Although robustness can be improved by a number of techniques listed above, there are still some limitations based on the end system requirements which are induced by these different kinds of noise. Some of these are listed below:
Solving limitations due to noise
- Multiple tuning efforts are needed especially if noise levels are in between noise and finger thresholds. If there is a need to support multiple models across a platform – for example, having 25 different TV models – multiple tuning efforts are needed.
- Noise which was not accounted for in the design stage but occurs in the production stage can cause field failures.
Advanced auto-tuning algorithms address both of the limitations mentioned above arising from different kinds of noise by dynamically adjusting compensation to match changing model and environmental conditions. Automatically adjusting baseline and thresholds also speeds system design and achieves a constant SNR of 5:1 to optimize sensor performance.
- Multiple tuning efforts needed – Auto-tuning adjusts thresholds dynamically for different noise environments. In Figure 5, Design A and Design B have different noise levels. Based on the dynamic threshold adjustment, a minimum SNR of 5:1 is maintained. This allows seamless transition from one model to another with minimal or no tuning required.
- Noise spike post production – Auto-tuning also compensates for noise spikes that occur during production which may not have been seen during the design stage (see Figure 6). This powerful feature avoids false button presses rather than having to go through a failure analysis for a mass production design.
Figure 5: Different noise levels in Designs A and B being compensated automatically.
Figure 6: Noise spikes automatically taken care of avoiding false presses.

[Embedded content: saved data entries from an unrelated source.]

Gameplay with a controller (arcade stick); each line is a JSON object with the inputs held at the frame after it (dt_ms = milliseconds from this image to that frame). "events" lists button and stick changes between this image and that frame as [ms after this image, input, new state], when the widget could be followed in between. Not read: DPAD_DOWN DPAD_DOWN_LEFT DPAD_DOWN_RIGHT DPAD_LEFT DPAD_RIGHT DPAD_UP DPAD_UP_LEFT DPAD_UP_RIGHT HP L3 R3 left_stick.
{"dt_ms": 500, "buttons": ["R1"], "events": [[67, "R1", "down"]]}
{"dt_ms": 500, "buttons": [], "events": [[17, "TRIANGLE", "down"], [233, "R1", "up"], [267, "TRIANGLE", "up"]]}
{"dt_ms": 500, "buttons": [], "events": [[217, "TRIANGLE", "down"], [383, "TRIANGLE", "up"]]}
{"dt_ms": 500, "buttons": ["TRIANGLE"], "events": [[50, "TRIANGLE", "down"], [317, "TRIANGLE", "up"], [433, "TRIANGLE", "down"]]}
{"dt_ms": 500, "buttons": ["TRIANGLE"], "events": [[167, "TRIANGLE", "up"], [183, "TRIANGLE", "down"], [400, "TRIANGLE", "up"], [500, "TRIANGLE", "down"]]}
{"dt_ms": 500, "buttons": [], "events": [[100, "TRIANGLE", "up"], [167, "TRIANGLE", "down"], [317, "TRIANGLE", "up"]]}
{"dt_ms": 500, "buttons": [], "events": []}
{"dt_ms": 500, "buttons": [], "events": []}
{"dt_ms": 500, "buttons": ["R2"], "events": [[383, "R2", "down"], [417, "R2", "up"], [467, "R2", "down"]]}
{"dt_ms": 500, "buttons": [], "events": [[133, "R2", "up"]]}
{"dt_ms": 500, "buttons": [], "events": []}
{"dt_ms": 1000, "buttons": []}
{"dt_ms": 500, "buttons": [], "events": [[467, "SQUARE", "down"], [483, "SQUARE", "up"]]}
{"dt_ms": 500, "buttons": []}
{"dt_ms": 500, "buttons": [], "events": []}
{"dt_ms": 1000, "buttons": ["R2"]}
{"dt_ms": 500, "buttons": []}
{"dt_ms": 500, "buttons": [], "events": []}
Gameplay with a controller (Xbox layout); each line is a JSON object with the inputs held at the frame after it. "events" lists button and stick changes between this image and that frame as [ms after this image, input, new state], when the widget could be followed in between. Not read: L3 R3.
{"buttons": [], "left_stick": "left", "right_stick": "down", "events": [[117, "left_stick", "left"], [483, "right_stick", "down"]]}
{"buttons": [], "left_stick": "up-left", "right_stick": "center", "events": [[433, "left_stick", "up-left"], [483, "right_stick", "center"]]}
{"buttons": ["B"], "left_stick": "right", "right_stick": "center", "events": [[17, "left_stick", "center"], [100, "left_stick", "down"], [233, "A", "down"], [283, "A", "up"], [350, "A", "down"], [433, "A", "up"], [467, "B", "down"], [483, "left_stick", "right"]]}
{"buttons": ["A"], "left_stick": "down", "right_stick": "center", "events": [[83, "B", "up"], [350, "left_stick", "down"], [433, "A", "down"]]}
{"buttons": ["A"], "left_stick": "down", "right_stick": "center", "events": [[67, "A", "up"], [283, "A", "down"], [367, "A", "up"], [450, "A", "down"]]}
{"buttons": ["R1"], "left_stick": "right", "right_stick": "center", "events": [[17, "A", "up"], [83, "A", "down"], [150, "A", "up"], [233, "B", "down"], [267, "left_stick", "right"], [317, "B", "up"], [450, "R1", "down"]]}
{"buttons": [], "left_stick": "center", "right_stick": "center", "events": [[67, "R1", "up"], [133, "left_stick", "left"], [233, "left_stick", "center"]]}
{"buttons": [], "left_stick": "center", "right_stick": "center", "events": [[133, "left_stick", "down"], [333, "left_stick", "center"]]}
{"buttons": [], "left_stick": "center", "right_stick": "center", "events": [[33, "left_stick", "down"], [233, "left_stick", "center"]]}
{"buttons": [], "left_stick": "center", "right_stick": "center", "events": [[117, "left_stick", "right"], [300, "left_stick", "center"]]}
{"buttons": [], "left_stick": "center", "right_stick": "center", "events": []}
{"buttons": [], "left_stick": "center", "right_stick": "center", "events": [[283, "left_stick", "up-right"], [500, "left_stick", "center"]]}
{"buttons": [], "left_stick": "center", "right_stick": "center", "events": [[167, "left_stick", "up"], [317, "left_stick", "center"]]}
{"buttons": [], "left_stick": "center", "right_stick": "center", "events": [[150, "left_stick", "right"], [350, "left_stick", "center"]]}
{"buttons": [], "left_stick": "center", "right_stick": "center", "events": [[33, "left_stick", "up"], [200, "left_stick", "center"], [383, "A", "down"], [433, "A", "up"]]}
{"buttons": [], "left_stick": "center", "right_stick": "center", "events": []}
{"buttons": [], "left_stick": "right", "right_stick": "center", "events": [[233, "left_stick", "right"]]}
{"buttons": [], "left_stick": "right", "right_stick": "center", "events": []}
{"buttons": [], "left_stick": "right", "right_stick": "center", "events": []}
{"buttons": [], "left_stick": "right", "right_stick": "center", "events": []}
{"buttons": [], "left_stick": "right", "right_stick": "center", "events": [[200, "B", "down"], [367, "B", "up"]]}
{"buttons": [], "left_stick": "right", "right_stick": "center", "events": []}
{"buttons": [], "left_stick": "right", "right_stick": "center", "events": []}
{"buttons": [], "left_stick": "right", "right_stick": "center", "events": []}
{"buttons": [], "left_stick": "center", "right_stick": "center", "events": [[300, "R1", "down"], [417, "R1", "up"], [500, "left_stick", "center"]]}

User interface and industrial design are the central driving forces behind creating and improving most of today's consumer electronic products. With this in mind, manufacturers are focusing on innovative techniques such as capacitive sensing for replacing space-consuming buttons and switches. Recent advances in capacitive sensing technology have not only brought down the expense of touch sensors to the point where they are cost-effective to implement in a wide range of consumer products, but also enable robust performance. Using the technologies and techniques presented here, it is possible to implement a robust capacitive sensing method in harsh noisy environments, making capacitive touch sensors a practical alternative to mechanical components.